- **DATA EXCERPTS**
Start of Block

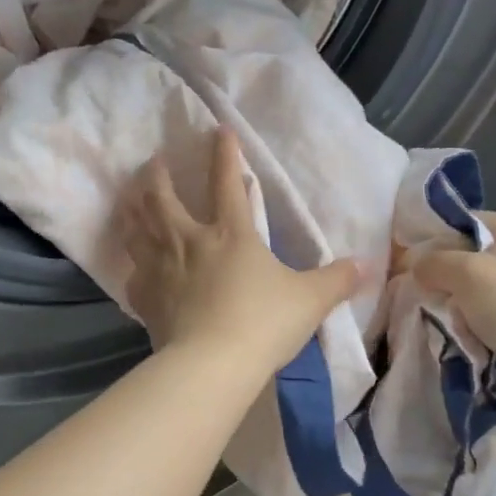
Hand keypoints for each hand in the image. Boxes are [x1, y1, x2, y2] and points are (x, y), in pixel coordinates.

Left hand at [118, 129, 360, 369]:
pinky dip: (132, 264)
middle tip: (154, 162)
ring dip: (131, 208)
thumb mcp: (310, 300)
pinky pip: (132, 274)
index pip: (227, 182)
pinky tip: (134, 265)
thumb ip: (337, 280)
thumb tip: (367, 265)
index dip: (225, 153)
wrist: (212, 365)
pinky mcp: (145, 298)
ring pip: (137, 228)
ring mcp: (161, 268)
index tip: (219, 130)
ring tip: (128, 198)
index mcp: (231, 234)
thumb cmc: (263, 323)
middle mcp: (189, 241)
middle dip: (158, 175)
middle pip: (163, 198)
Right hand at [411, 212, 495, 375]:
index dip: (433, 240)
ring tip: (452, 328)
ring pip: (479, 296)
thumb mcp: (468, 274)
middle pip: (470, 262)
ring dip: (461, 313)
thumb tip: (416, 266)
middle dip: (446, 283)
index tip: (407, 264)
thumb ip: (433, 263)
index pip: (465, 224)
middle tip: (426, 300)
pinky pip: (494, 322)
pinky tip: (469, 344)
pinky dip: (479, 332)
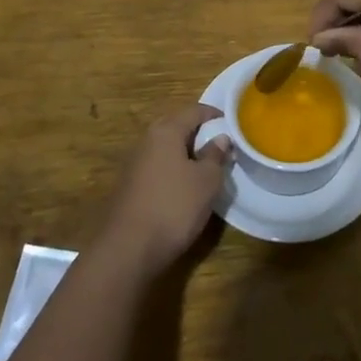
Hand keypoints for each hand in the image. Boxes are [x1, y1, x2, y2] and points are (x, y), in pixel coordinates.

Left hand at [100, 105, 232, 276]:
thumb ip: (216, 155)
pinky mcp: (130, 186)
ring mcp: (135, 164)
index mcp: (166, 131)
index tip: (232, 124)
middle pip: (178, 127)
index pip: (194, 110)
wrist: (128, 250)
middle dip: (200, 134)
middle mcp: (147, 140)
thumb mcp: (206, 181)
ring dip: (187, 154)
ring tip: (207, 168)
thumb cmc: (173, 207)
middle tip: (221, 146)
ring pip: (167, 149)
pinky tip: (185, 188)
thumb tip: (220, 138)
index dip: (215, 114)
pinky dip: (174, 170)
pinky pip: (159, 167)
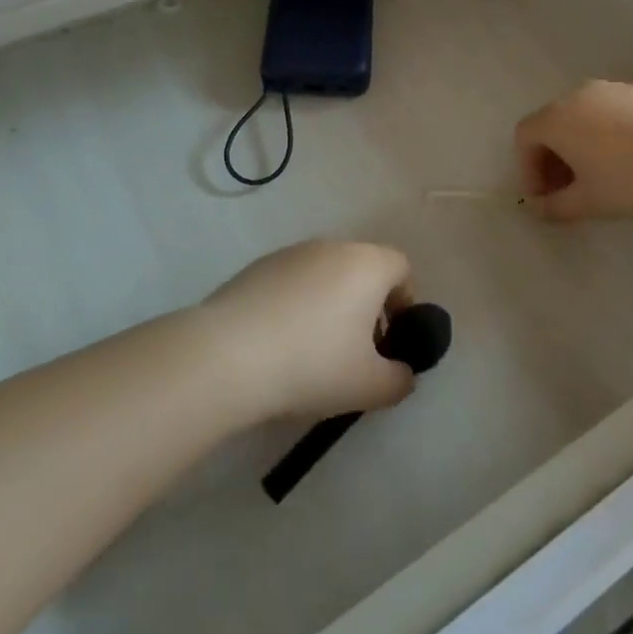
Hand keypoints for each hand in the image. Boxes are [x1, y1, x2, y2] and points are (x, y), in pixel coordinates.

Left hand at [201, 239, 416, 421]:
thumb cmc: (312, 364)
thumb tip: (402, 373)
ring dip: (331, 304)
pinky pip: (293, 282)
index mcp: (367, 264)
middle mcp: (333, 246)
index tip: (392, 341)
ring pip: (326, 274)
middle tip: (356, 352)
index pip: (401, 269)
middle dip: (367, 307)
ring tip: (313, 351)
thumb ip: (399, 380)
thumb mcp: (369, 387)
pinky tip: (279, 343)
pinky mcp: (258, 266)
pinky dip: (296, 305)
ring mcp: (292, 252)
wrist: (227, 356)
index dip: (405, 303)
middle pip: (363, 269)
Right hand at [515, 80, 632, 221]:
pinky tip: (627, 159)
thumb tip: (539, 209)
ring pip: (580, 116)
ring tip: (597, 176)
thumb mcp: (590, 202)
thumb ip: (556, 207)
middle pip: (550, 123)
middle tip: (566, 191)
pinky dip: (603, 133)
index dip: (527, 169)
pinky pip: (607, 111)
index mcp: (558, 117)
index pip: (525, 137)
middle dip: (551, 158)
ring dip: (577, 145)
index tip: (544, 198)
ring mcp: (611, 89)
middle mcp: (578, 95)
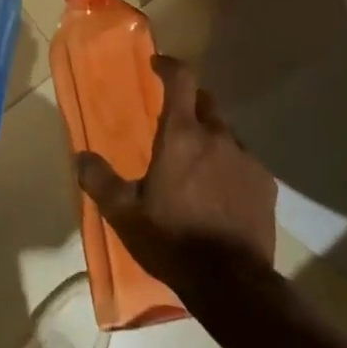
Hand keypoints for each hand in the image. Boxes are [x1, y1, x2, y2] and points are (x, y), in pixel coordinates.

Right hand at [75, 55, 275, 296]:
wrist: (231, 282)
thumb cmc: (171, 240)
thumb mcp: (124, 213)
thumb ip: (99, 180)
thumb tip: (80, 156)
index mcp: (181, 135)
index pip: (181, 80)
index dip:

End of Block

The string "Right" appears on how many lines of the records? State the number alone.

3